2-sec-Butyl-4,5-dihydrothiazole (also known as SBT) is a thiazoline compound with the molecular formula C_{7}H_{13}NS. A volatile pheromone found in rodents such as mice and rats, SBT is excreted in the urine and promotes aggression amongst males while inducing synchronized estrus in females.

==Binding to MUP==
Mouse major urinary proteins (MUPs) are responsible for binding to hydrophobic ligands such as the pheromone SBT. SBT binds within MUP-I's barrel-shaped active site, forming a hydrogen bond with a water molecule within the active site, which in turn is stabilized by forming hydrogen bonds with residue Phe56 and another water molecule; this second water molecule also forms hydrogen bonds to residues in the active site, namely Leu58 and Thr39. SBT also forms van der Waals forces with several of MUP-I's residues, including Ala121, Leu123, Leu134, Leu72, Val100, and Phe108.

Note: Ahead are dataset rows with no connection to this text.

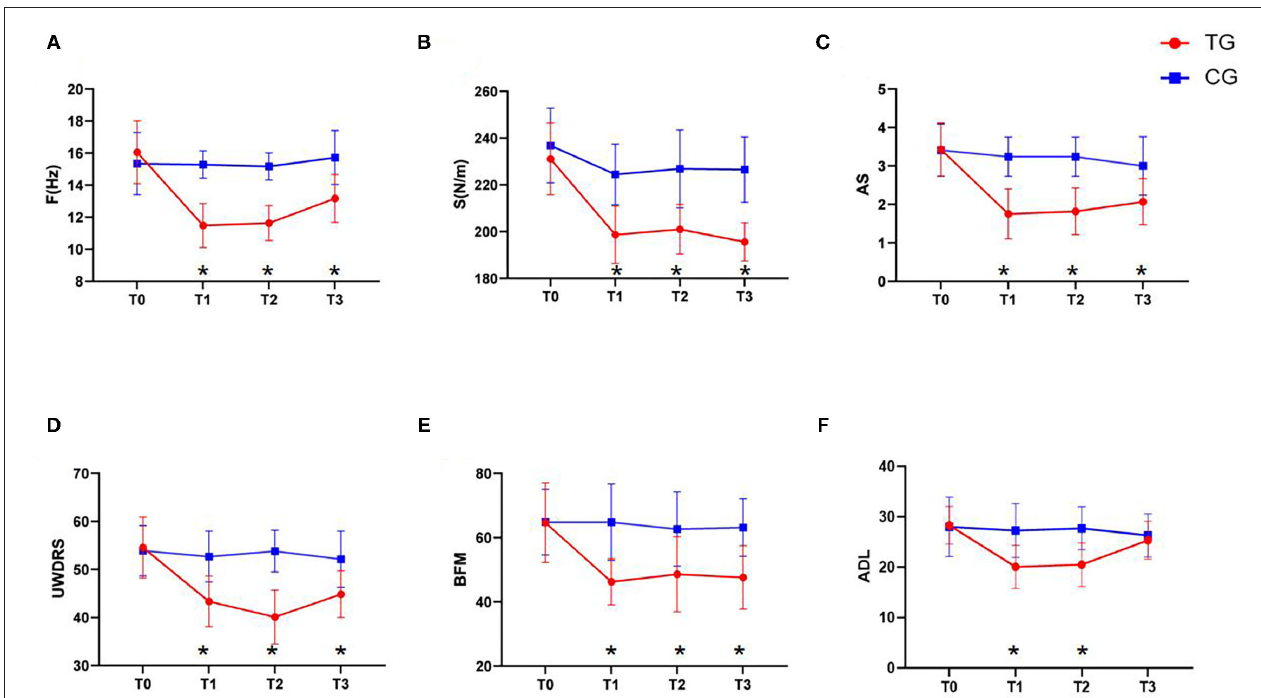
FIGURE 3 | Changes in clinical efficacy after rTMS. (A) The change of the F value. (B) The change of the S value. (C) The change of the UWDRS scores. (D) The change of the AS scores. (E) The change of the BFM scores. (F) The change of the ADL scores. Red: TG; blue: CG. Error bars represent SD; *represent significant difference between TG and CG at the same time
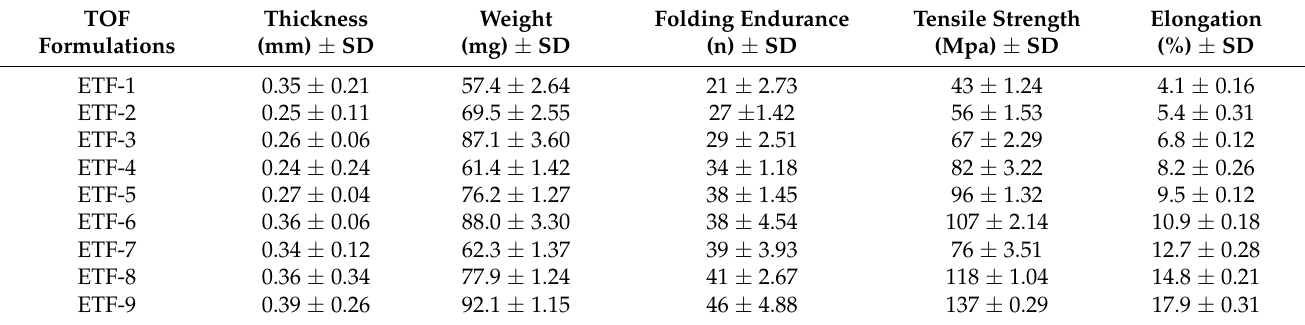
Table 3. Results of TOFs for thickness, weight, folding endurance, tensile strength and % elongation. TOF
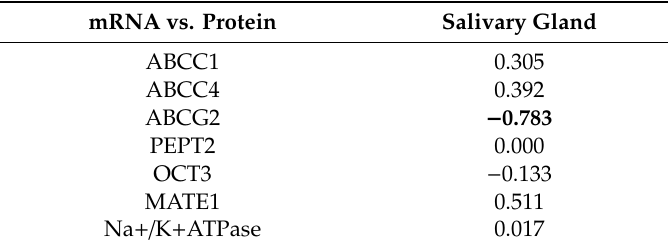
Table 1. Correlation between mRNA and protein level of ABC and SLC transporters in the human parotid salivary gland. Correlation coefficients were assessed using the Spearman’s rank test. Bold font indicates p value < 0.05.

When bound, MUP safely carries SBT through the aqueous environment; once the protein-ligand complex is excreted in the urine, MUP helps prevent SBT decomposition and controls the slow release of SBT over a prolonged period of time, resulting in the physiological and behavioral responses of animals who come into contact with the pheromone.

== Synthesis ==
SBT can be produced from 3-(2-aminoethanethio)-4-methylhex-2-enenitrile; however, it is also possible to synthesize SBT from ethanolamine and 2-methylbutanoic acid, using Lawesson's reagent and microwave irradiation.